Rudd sworn in as Australian Prime Minister
AUSTRALIA, Labor Party leader Kevin Rudd was sworn in as Australia's
26th prime minister Monday, launching a new era in which he has pledged
to roll back many of his conservative predecessor's policies.
Nine days after a landslide election victory over John Howard's
11-year-old coalition government, Rudd took the oath of office before
Governor-General Michael Jeffery at Government House in Canberra.
In a sharp break with Howard's policies, the new prime minister has
promised to sign the Kyoto Protocol on climate change, pull Australian
troops out of Iraq and dismantle union-busting labour laws.
Watched by his wife Therese Rein, a millionaire businesswoman, and
their three children, Rudd swore on a bible to "well and truly serve the
Commonwealth of Australia, her land and her people, in the office of
prime minister."
Rudd's deputy in the Labor Party, Julia Gillard, was sworn in as the
first woman to hold the post of deputy prime minister, along with the
rest of his cabinet.
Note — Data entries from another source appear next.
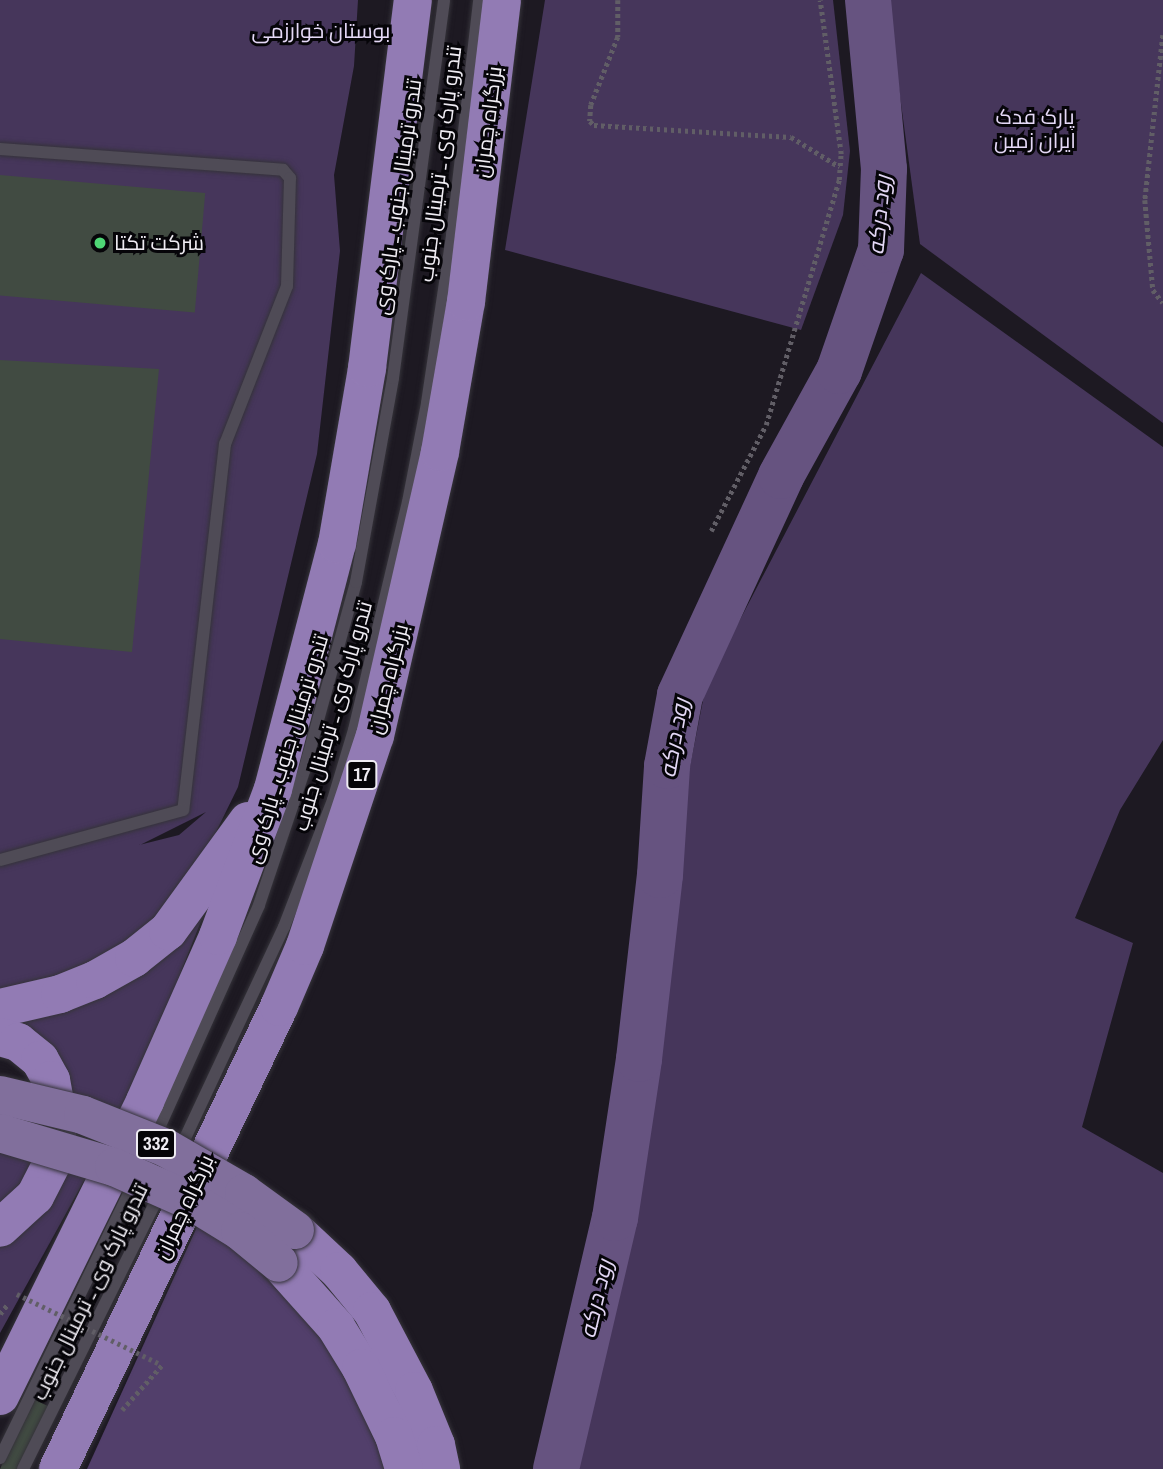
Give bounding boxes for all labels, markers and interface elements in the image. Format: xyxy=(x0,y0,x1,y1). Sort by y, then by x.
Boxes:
park label: بوستان خوارزمی xyxy=(252,18,390,44)
street label: تندرو پارک وی ـ ترمینال جنوب xyxy=(413,45,467,283)
street label: بزرگراه چمران xyxy=(469,65,507,179)
street label: تندرو ترمینال جنوب ـ پارک وی xyxy=(369,78,427,316)
park label: پارک فدک ایران زمین xyxy=(994,104,1076,154)
water label: رود درکه xyxy=(862,174,896,256)
place label: شرکت تکتا xyxy=(114,230,204,256)
marker: شرکت تکتا xyxy=(92,235,108,251)
street label: تندرو پارک وی ـ ترمینال جنوب xyxy=(288,598,378,834)
street label: بزرگراه چمران xyxy=(362,621,414,737)
street label: تندرو ترمینال جنوب ـ پارک وی xyxy=(240,632,334,866)
water label: رود درکه xyxy=(653,696,695,780)
road number: 17 xyxy=(346,760,378,790)
road number: 332 xyxy=(135,1128,177,1160)
street label: بزرگراه چمران xyxy=(149,1151,219,1263)
street label: تندرو پارک وی ـ ترمینال جنوب xyxy=(27,1180,153,1404)
water label: رود درکه xyxy=(574,1257,618,1341)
The 20 cabinet ministers, 10 other ministers and 12
parliamentary secretaries were due to hold a full ministerial meeting in
Parliament House after the swearing-in, with Rudd pledging to get to
work immediately.
"It's an important day for us because we turn a new page into the
future," he told reporters ahead of the swearing-in. "It's getting down
to work on the agenda we put to the people during the election period.
I'm really looking forward to that."
A reversal of Howard's refusal to ratify the Kyoto Protocol on global
warming was top of the agenda, said Rudd, who travels next week to a
major UN climate change conference in Bali, Indonesia.
"As I said prior to the election, our first act as the incoming
government would be to proceed with the ratification of Kyoto. "That
remains our intention and when I land in Bali we would hope that
ratification process would be underway."
But Rudd warned that the conference's task of hammering out a roadmap
for a new global agreement on reducing greenhouse gas emissions when the
Kyoto provisions expire in 2012 would not be easy.